[WHAT TO DO]: Extend the news report on the worsening U.S. economy and the pullback in consumer spending in early 2009, picking up right after its last sentence.

WASHINGTON (By John W. Schoen, MSNBC) February 2, 2009 — As the government advances historic measures to revive growth, the data point to an economy that is getting worse. It’s far from clear the government actions — including a massive stimulus program and major intervention in the banking system — will stem the slide and restart the economy by year-end. Consumer spending, buoyed by lending spree, will take years to restore.

But even if it does, analysts say the recovery — when it comes — will likely be weak and slow.

The latest reading on the economy due out Friday is expected to show that the gross domestic product shrank at a rate of nearly 6 percent in the fourth quarter, which would be the worst result since 1982. That slide has spilled over into the new year, and there are signs it may be picking up speed.

With home prices continuing to fall and layoffs rising, the sharp pullback in consumer spending continues to feed that contraction.

“The biggest force on the demand side of the world economy — the multiyear compression of the American consumer — is going to be ongoing,” said Stephen Roach, Morgan Stanley’s Asia chairman. “This trend has only just begun.”

The ongoing retrenchment by American consumers makes it unlikely spending will return to pre-recession levels for many years. During the height of the lending boom, consumer spending surged to roughly 71 percent of gross domestic product — up from just 66 percent in 1990.

[AVAILABLE DATA]:
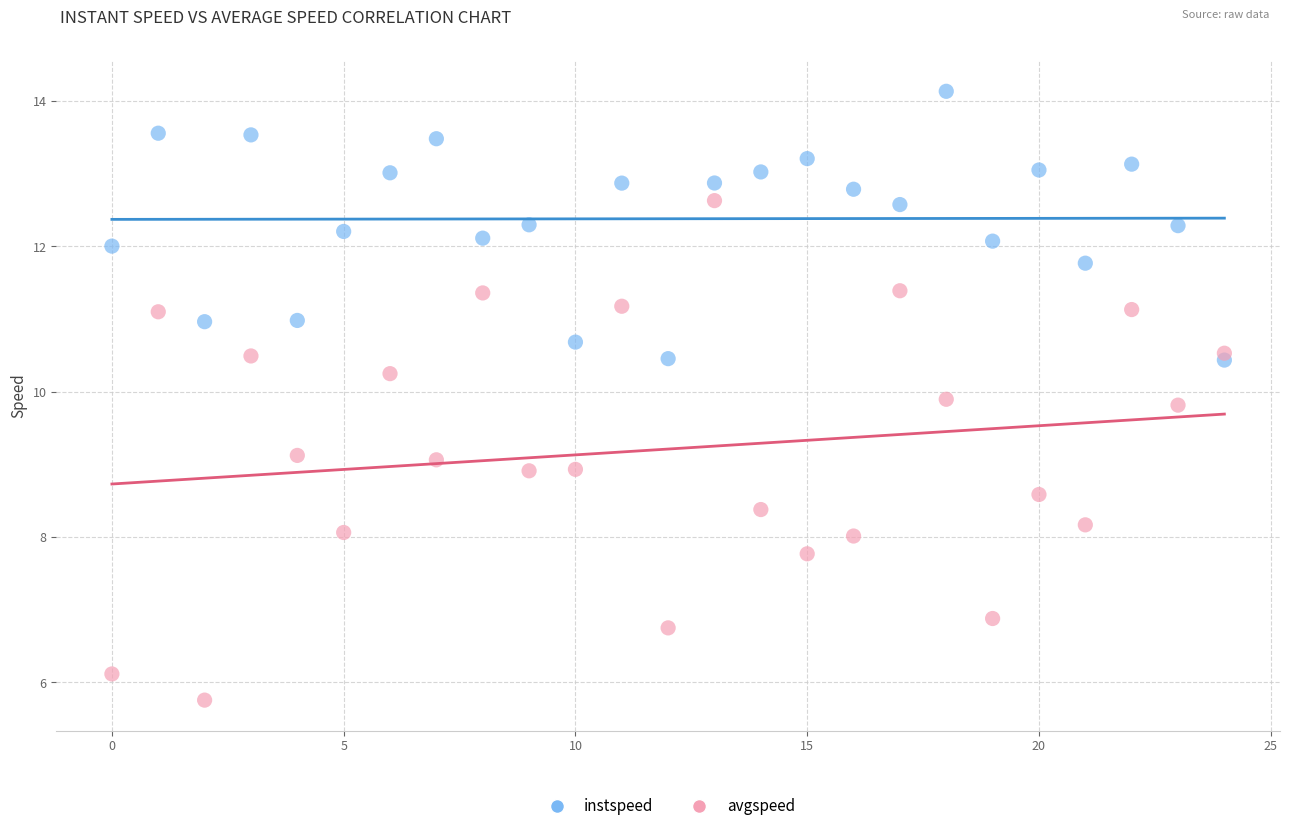

Which series contains the highest Y value?

instspeed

[ANSWER FOR THIS EXERCISE]:
Since much of that spending was based on unsustainable borrowing, the post-recession economy will remain smaller until that shortfall can be made up from other sources of demand. With the rest of the world also in recession, at the moment, it’s hard to see where those other sources of demand will come from, analysts say.

The root cause of the recession — the collapse of the housing industry — shows no signs of letup. Prices fell by a record 18 percent in October 2008, according to the latest Standard & Poor’s Case-Shiller index, and analysts say prices could continue falling well into next year. A pickup in existing-home sales in December was due largely to homes being bought at cut-rate prices in foreclosure.

“In fact the downdraft is probably gaining steam,” said Michael Englund, chief economist with Action Economics. “We are assuming going into 2009 we may be seeing some bottom, but we certainly are not seeing any sign yet in any of the reported data.”

The homebuilding industry — a key driver of the economy — is suffering one of its worst downturns in history. On Thursday, the Commerce Department reported that the pace of new home sales fell to an annual rate of just 331,000. Even after dropping 76 percent from a peak pace of 1.38 million homes sold in July 2005, analysts say they don’t see a bottom yet.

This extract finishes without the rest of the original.